Toxic inhalation hazards are a worry when trains carrying hazardous materials derail. They include chemicals such as chlorine, which killed nine people after a derailment of a Norfolk Southern train caused a release of the toxic gas in South Carolina in 2005.

In 2008, about six and half years after a CSX derailment and fire in Baltimore’s Howard Street Tunnel, the railroad agreed to provide real-time information to Maryland State Police on shipments of certain chemicals called “toxic inhalation hazards.” The federal Transportation Department maintains a list of about 150 of these chemicals, all gases or volatile liquids that meet certain toxicity thresholds if inhaled. Sodium chlorate is not on the list. It is usually shipped in powdered form, Materer said.

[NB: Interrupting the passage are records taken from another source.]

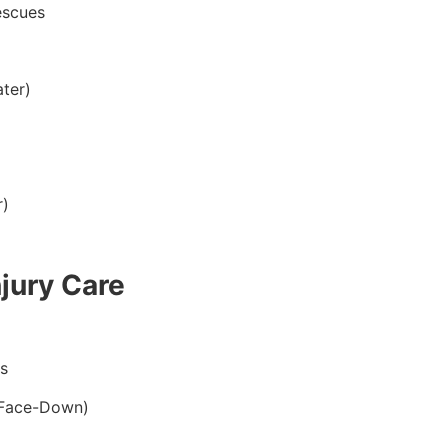
escues
ter)
r)
jury Care
s
 Face-Down)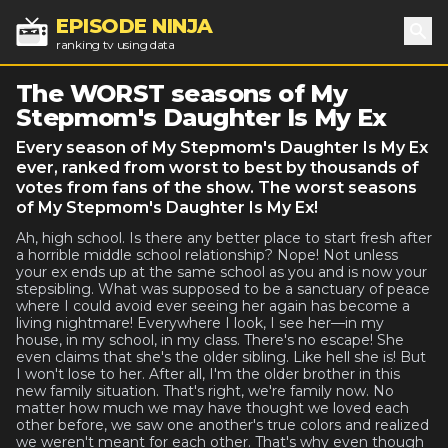
EPISODE NINJA
ranking tv using data
Sea
The WORST seasons of My
Stepmom's Daughter Is My Ex
Every season of My Stepmom's Daughter Is My Ex
ever, ranked from worst to best by thousands of
votes from fans of the show. The worst seasons
of My Stepmom's Daughter Is My Ex!
Ah, high school. Is there any better place to start fresh after
a horrible middle school relationship? Nope! Not unless
your ex ends up at the same school as you and is now your
stepsibling. What was supposed to be a sanctuary of peace
where I could avoid ever seeing her again has become a
living nightmare! Everywhere I look, I see her—in my
house, in my school, in my class. There's no escape! She
even claims that she's the older sibling. Like hell she is! But
I won't lose to her. After all, I'm the older brother in this
new family situation. That's right, we're family now. No
matter how much we may have thought we loved each
other before, we saw one another's true colors and realized
we weren't meant for each other. That's why even though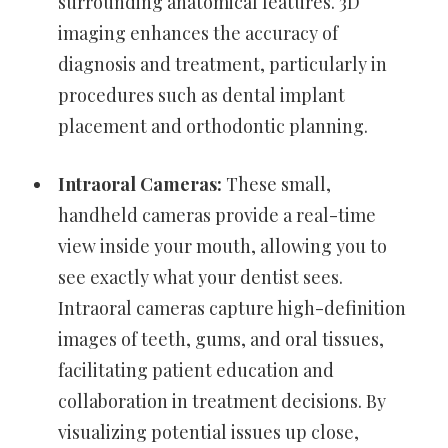
surrounding anatomical features. 3D
imaging enhances the accuracy of
diagnosis and treatment, particularly in
procedures such as dental implant
placement and orthodontic planning.
Intraoral Cameras:
These small,
handheld cameras provide a real-time
view inside your mouth, allowing you to
see exactly what your dentist sees.
Intraoral cameras capture high-definition
images of teeth, gums, and oral tissues,
facilitating patient education and
collaboration in treatment decisions. By
visualizing potential issues up close,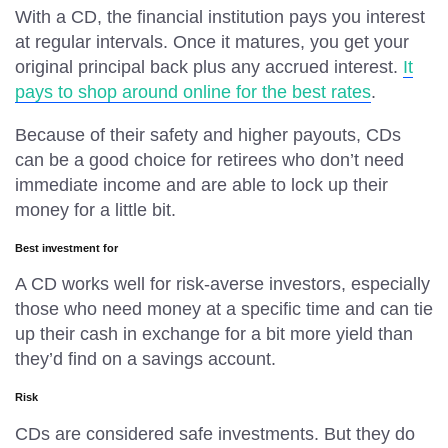
With a CD, the financial institution pays you interest
at regular intervals. Once it matures, you get your
original principal back plus any accrued interest.
It
pays to shop around online for the best rates
.
Because of their safety and higher payouts, CDs
can be a good choice for retirees who don’t need
immediate income and are able to lock up their
money for a little bit.
Best investment for
A CD works well for risk-averse investors, especially
those who need money at a specific time and can tie
up their cash in exchange for a bit more yield than
they’d find on a savings account.
Risk
CDs are considered safe investments. But they do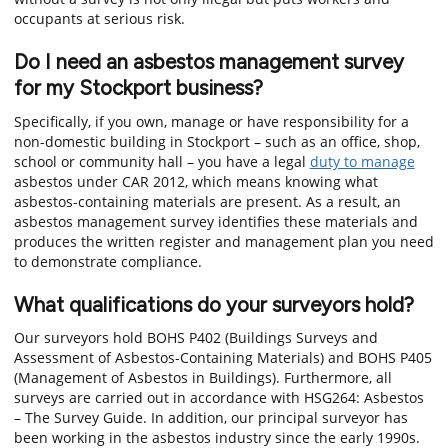
occupants at serious risk.
Do I need an asbestos management survey
for my Stockport business?
Specifically, if you own, manage or have responsibility for a
non-domestic building in Stockport – such as an office, shop,
school or community hall – you have a legal
duty to manage
asbestos under CAR 2012, which means knowing what
asbestos-containing materials are present. As a result, an
asbestos management survey identifies these materials and
produces the written register and management plan you need
to demonstrate compliance.
What qualifications do your surveyors hold?
Our surveyors hold BOHS P402 (Buildings Surveys and
Assessment of Asbestos-Containing Materials) and BOHS P405
(Management of Asbestos in Buildings). Furthermore, all
surveys are carried out in accordance with HSG264: Asbestos
– The Survey Guide. In addition, our principal surveyor has
been working in the asbestos industry since the early 1990s.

The fire was called under control late Tuesday just before midnight, and the fire department remained on scene only in a supporting role.

CSX said in the Wednesday news release that it was preparing to begin work on the tracks once the NTSB completes its work. The railroad said customers should expect a 24- to 36-hour delay in rail traffic passing through the area, with some freight trains being rerouted. CSX has also set up a community outreach center at a Rosedale hotel to work with affected residents.